Where I think LLMs could indeed be very helpful is in this data collection phase: this is the structured data I want, this is the pile of notes, go. (Then you check some small percentage of them and if they're correct assume the rest are too. There's already huge scope for human error here, so this seems acceptable.)
Universal Healthcare is neither necessary nor sufficient for this.

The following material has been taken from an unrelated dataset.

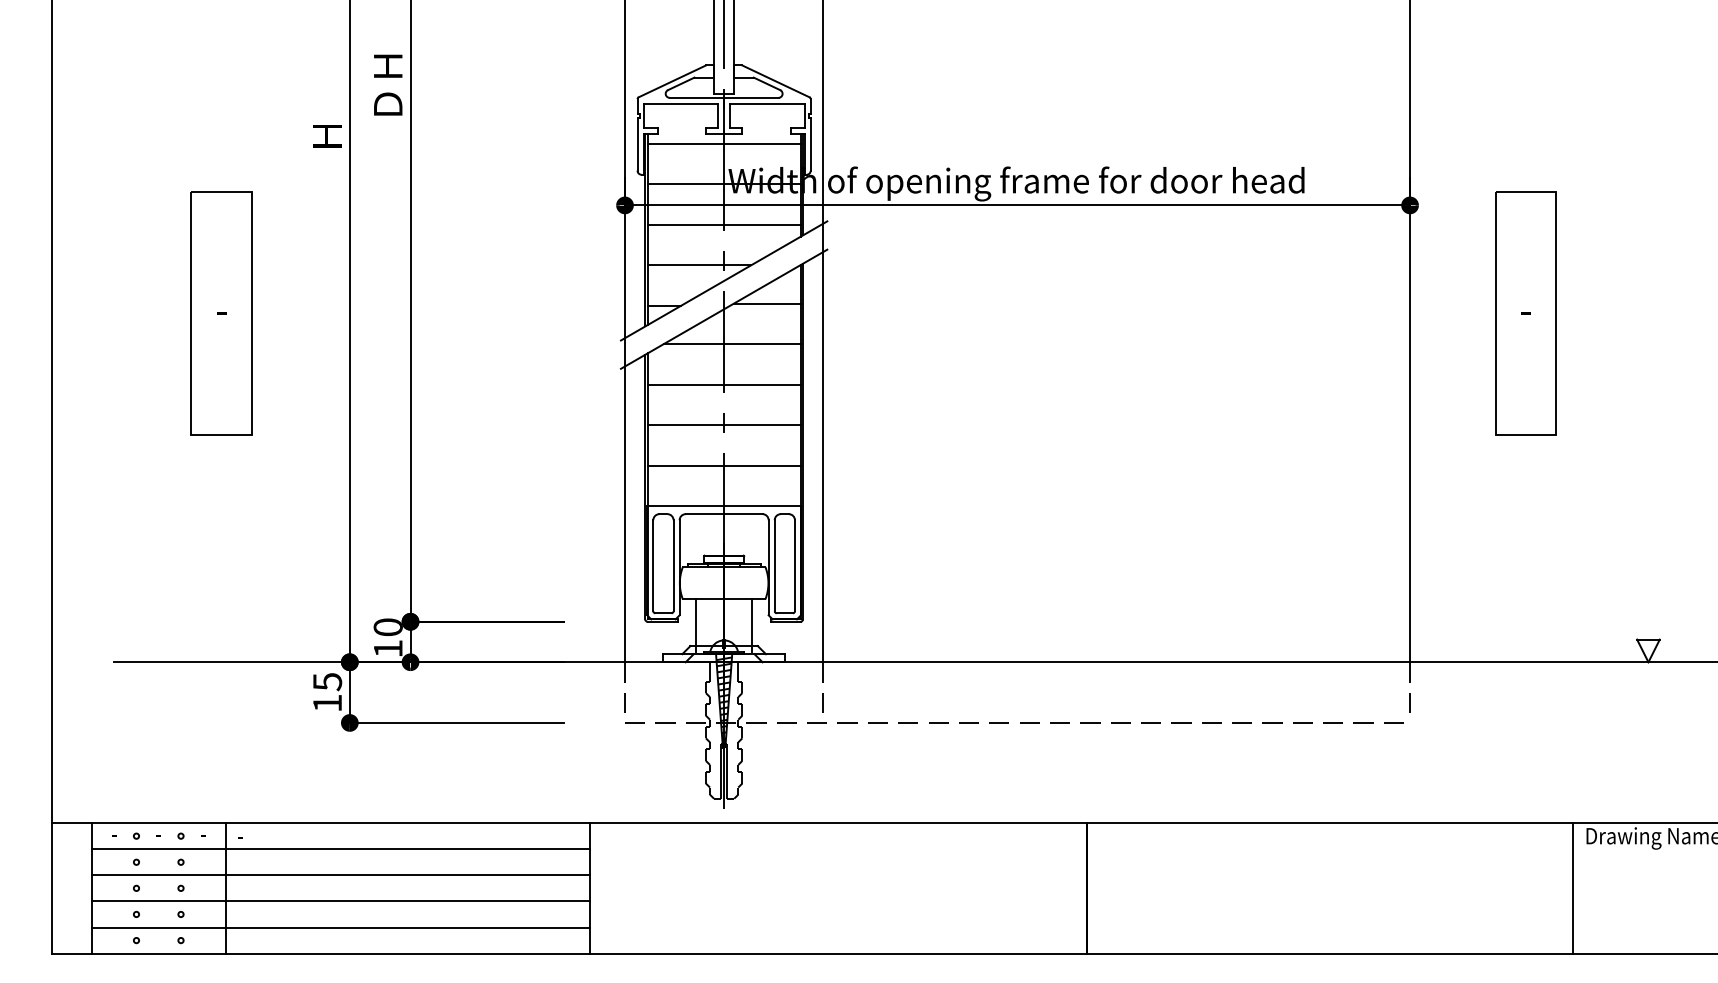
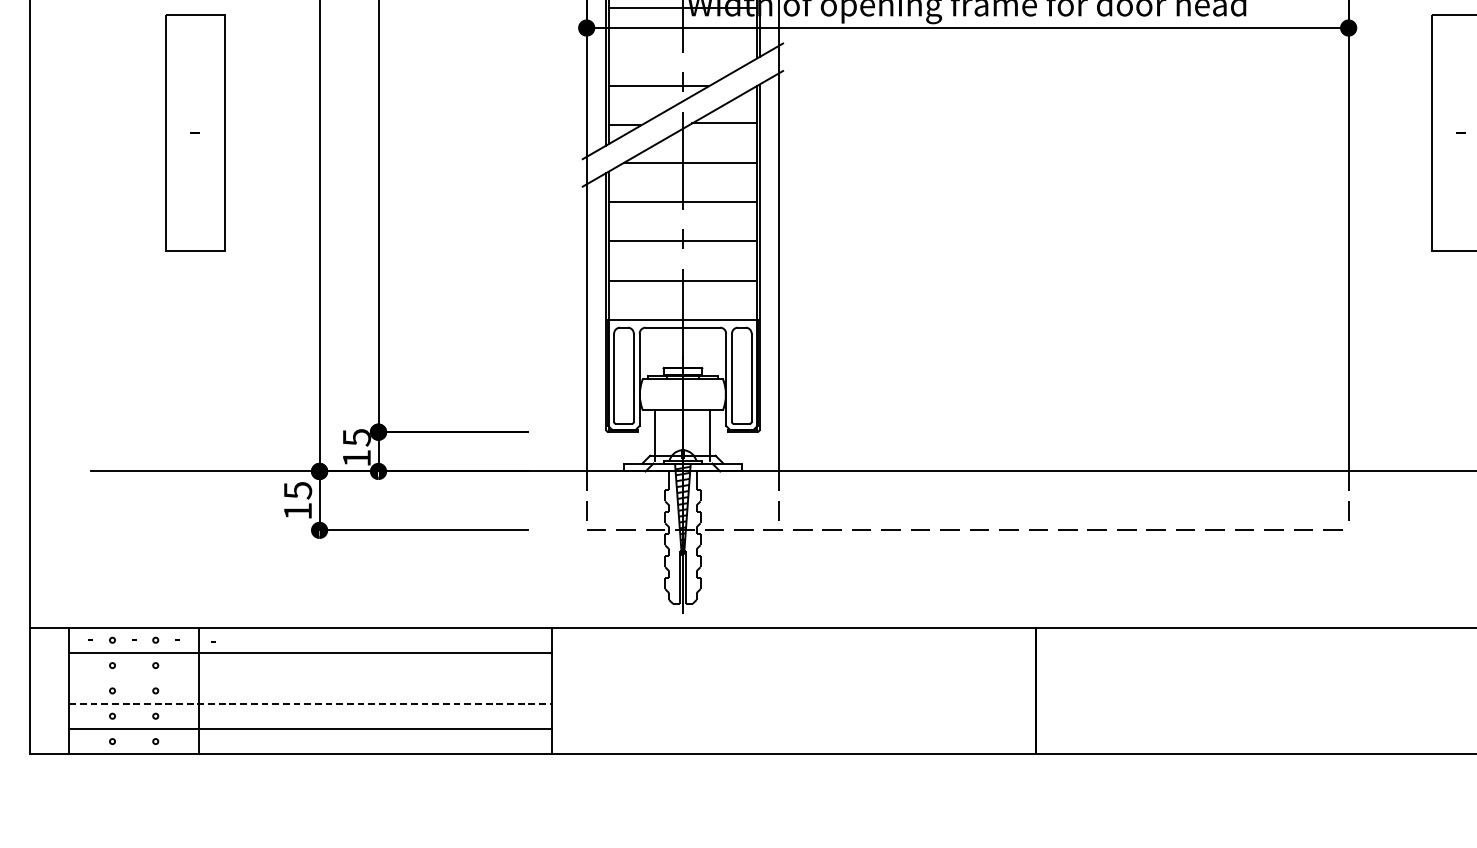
line: (723, 224) -> (682, 46), removed
text: (387, 627) -> (356, 437), 10 -> 15
line: (340, 875) -> (310, 678), removed
line: (340, 901) -> (310, 703), solid -> dashed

It's mostly about data protection laws why this doesn't work in Europe.
> If we had universal healthcare in the USA, we'd have to have a common charting protocol and a medical chart exchange.
Isn't this exactly what HIPAA was supposed to address?
EHRs (electronic health records) were suppose to be the "common charting protocol" back when ACA passed.
Unfortunately so many junk systems were pushed to the market and the "common charting protocol" is highly dependent on the EHR used by the hospital system.
There _was_ supposed to be some interoperability between EHRs but I honestly haven’t been following it for quite some time.
As for availability of medical history to researchers, I highly doubt this will happen.
Big tech has ruined the trust between people and technology. People gave up their data to G, MS, FB, and others for many years.
We have yet to see any benefit for the common man or woman. Only the data is used against us. Used to divide us (echo chambers). Used to manipulate us (buy THIS, hate that, anti WoKe). Used to control uneducated and vulnerable population. Used to manipulate elections. Used to enrich the billionaire class.
With Donald Trump being president again, there is once again an increased risk of people getting cut off from healthcare due to pre-existing medical conditions. This discourages people from getting tests to see if they have risk for a disease, which worsens average outcomes for themselves and weakens public health as a whole.
While universal healthcare is an ambitious goal, even small improvements to medical care access would have huge hidden effects on public health, and in turn our access to health data.
can't they simply create a law for that instead of universal healthcare.
Universal healthcare and having everyones medial chart stored centrally can be related, but must not be. There are many countries with some form of universal healthcare and no centralized records.